- Born: Albert Simmonds 9 February 1938 (age 88) Southampton, Hampshire, England
- Occupation: Comedian
- Years active: 1962-present

= Jimmy Jones (comedian) =

English stand-up comedian

Albert Simmonds (born 9 February 1938), better known by the stage name Jimmy Jones, is a British stand-up comedian, with a reputation for being "outspoken".

==Life==
Jones was born as Albert Simmonds, on 9 February 1938 in Southampton, England. He grew up in Rainham, Essex, attending a Catholic school, and initially wanting to train as a priest.

Jones's autobiography, Now This is a Very True Story (ISBN 978-1843581963), written with the aid of Garry Bushell, was published in 2010.

==Career==
Jones first appeared on stage in 1962 at the Dagenham Working Men's Club, on the same bill as Max Bygraves. Granada Television discovered Jones in a Walthamstow pub in 1970, recruiting him for their popular Saturday night show, The Comedians.

Jones' catchphrase 'Kin' ell' was a play on words, derived from footballer George Kinnell.

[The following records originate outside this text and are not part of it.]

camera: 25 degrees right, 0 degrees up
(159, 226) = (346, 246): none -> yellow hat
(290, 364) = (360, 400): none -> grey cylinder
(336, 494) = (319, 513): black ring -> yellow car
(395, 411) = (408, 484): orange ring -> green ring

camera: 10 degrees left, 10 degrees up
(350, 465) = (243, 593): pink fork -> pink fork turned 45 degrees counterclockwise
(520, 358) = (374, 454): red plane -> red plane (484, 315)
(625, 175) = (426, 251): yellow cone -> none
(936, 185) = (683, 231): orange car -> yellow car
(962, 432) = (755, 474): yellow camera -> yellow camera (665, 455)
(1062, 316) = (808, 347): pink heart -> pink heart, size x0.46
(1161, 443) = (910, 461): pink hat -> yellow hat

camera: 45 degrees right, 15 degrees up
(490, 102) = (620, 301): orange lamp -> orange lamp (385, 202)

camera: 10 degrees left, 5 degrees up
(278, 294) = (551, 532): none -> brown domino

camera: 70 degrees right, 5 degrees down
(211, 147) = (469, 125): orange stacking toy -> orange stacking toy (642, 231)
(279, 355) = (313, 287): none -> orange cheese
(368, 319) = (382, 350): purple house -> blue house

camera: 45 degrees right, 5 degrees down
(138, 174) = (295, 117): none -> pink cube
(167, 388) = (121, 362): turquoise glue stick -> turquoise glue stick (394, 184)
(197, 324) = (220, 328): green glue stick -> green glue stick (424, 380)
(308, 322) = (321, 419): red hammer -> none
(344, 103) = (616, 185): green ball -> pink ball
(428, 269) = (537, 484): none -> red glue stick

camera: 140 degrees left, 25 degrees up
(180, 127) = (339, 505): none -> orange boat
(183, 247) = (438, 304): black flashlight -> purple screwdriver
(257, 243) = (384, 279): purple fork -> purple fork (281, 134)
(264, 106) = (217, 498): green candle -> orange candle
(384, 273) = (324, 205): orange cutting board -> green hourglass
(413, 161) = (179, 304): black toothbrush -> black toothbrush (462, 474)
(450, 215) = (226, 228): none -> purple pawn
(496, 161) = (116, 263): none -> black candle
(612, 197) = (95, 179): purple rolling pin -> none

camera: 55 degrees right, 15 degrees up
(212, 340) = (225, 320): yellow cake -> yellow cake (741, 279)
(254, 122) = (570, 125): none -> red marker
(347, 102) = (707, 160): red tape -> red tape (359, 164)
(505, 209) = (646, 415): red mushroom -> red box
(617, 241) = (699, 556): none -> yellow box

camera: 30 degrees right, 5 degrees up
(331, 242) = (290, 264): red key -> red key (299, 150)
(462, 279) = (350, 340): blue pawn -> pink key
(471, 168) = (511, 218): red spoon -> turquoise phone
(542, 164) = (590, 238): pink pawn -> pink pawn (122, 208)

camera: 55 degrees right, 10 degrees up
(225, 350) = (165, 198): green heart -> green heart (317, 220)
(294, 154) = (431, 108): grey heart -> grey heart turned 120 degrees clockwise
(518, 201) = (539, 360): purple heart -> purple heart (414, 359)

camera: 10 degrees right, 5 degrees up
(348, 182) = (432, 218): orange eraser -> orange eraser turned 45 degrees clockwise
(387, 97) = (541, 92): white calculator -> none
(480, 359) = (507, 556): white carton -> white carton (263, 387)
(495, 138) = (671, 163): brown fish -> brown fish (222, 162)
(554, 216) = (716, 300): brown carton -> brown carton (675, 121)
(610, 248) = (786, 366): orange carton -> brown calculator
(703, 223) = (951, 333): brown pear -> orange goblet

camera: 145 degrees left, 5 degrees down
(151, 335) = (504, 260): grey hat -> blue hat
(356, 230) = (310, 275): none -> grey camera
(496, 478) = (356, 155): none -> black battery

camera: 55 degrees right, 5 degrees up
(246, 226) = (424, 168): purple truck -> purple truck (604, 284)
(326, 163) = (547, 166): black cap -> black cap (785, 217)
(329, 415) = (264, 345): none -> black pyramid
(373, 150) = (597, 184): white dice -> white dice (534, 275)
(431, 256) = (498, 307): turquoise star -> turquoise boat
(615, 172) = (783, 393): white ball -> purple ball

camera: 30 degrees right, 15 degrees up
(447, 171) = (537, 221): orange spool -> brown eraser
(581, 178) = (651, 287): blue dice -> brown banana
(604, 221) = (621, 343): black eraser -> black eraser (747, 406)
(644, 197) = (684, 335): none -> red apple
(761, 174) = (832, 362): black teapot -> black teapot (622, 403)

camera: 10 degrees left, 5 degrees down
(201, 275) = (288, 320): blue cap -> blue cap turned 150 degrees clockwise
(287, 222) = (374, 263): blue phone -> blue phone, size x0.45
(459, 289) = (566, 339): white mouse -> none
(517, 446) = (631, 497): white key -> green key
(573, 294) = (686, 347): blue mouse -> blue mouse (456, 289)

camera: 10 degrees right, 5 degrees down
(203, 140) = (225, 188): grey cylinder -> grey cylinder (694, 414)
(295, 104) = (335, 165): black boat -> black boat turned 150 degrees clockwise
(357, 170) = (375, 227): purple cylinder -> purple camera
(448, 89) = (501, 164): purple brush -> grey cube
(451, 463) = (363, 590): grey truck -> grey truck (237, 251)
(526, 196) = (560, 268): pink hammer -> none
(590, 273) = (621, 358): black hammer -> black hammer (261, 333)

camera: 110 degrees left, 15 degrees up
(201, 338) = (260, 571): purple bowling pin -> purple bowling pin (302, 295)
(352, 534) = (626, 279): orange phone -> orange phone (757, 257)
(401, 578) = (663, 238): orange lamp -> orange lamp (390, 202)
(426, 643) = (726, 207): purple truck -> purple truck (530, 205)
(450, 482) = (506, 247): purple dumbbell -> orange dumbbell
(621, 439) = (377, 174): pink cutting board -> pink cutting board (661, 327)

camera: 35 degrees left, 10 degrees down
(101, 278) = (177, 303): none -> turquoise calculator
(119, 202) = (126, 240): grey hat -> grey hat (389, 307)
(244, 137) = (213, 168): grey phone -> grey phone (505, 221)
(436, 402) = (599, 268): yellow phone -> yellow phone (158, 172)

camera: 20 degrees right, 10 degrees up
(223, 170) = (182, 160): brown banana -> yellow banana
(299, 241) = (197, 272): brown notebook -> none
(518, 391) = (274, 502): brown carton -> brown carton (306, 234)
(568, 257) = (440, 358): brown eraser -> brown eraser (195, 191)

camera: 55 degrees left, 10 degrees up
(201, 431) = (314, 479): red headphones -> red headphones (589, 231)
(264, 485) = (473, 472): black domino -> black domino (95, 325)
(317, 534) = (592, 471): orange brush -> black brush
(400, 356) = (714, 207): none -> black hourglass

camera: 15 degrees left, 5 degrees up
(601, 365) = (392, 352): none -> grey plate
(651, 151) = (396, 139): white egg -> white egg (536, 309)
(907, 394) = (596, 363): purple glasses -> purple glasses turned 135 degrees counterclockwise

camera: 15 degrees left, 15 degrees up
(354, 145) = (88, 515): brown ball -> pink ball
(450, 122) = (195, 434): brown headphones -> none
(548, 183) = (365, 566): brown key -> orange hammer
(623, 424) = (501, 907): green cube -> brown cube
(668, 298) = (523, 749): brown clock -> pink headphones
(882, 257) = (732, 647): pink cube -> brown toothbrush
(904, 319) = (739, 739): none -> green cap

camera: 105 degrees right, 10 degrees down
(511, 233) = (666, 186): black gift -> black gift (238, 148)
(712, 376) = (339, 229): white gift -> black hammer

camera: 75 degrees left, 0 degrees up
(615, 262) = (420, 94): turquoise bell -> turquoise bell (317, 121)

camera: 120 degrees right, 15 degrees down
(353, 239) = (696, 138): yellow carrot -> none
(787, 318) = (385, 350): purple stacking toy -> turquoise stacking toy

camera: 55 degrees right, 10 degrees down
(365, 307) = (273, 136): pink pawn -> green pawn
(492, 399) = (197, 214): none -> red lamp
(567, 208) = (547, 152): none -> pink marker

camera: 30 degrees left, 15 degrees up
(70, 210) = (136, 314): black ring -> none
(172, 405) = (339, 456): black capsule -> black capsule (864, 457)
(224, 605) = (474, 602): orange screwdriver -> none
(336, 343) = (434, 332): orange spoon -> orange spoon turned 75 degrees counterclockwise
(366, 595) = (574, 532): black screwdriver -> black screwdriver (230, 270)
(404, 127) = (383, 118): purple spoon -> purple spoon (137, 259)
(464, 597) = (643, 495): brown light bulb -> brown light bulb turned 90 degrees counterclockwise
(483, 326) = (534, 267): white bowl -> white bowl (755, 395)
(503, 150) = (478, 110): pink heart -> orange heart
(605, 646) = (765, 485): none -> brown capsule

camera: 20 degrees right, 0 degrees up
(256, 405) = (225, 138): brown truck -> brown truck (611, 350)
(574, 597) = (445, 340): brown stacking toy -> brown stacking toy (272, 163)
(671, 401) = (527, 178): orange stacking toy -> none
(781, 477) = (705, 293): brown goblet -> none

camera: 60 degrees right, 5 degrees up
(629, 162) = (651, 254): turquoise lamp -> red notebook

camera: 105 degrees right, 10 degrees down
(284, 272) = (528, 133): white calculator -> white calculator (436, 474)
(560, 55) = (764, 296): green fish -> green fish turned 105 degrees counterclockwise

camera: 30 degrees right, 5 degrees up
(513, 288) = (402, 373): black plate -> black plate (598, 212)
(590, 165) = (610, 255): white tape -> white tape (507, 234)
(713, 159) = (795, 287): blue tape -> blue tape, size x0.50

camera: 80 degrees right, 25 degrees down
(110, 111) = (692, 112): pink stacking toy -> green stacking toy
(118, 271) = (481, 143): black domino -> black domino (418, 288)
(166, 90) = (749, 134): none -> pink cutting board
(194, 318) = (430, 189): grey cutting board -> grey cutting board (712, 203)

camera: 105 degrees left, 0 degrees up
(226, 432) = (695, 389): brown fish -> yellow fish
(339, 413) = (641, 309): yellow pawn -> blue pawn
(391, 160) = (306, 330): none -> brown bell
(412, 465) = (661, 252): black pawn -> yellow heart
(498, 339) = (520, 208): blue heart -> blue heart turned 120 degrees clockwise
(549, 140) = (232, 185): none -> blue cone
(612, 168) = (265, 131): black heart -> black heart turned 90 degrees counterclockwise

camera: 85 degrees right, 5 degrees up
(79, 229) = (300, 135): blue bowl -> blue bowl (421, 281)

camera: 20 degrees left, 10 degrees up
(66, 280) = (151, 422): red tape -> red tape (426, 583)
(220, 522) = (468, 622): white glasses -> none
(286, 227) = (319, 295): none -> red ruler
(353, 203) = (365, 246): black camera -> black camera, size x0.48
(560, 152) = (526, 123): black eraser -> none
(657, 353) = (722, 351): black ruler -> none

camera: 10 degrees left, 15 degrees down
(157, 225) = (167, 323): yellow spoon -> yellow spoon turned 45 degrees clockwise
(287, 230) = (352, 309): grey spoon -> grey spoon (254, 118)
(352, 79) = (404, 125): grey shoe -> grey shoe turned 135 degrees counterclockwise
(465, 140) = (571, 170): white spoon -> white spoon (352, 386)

In 1983, Jones was presented with what is reported to have been the first gold disc for a comedy album, after his Live from the Talk of East Anglia (1981) achieved 100,000 sales. He was the first stand-up comedian to release a video of his live shows, and in the early 1980s had three videos in the UK top ten. In 1994, The Independent reported that Jones was then "alleged to be the highest-paid stand-up comedian in Britain".

Celebrating fifty-six years in show business in 2018, Jones announced new tour dates.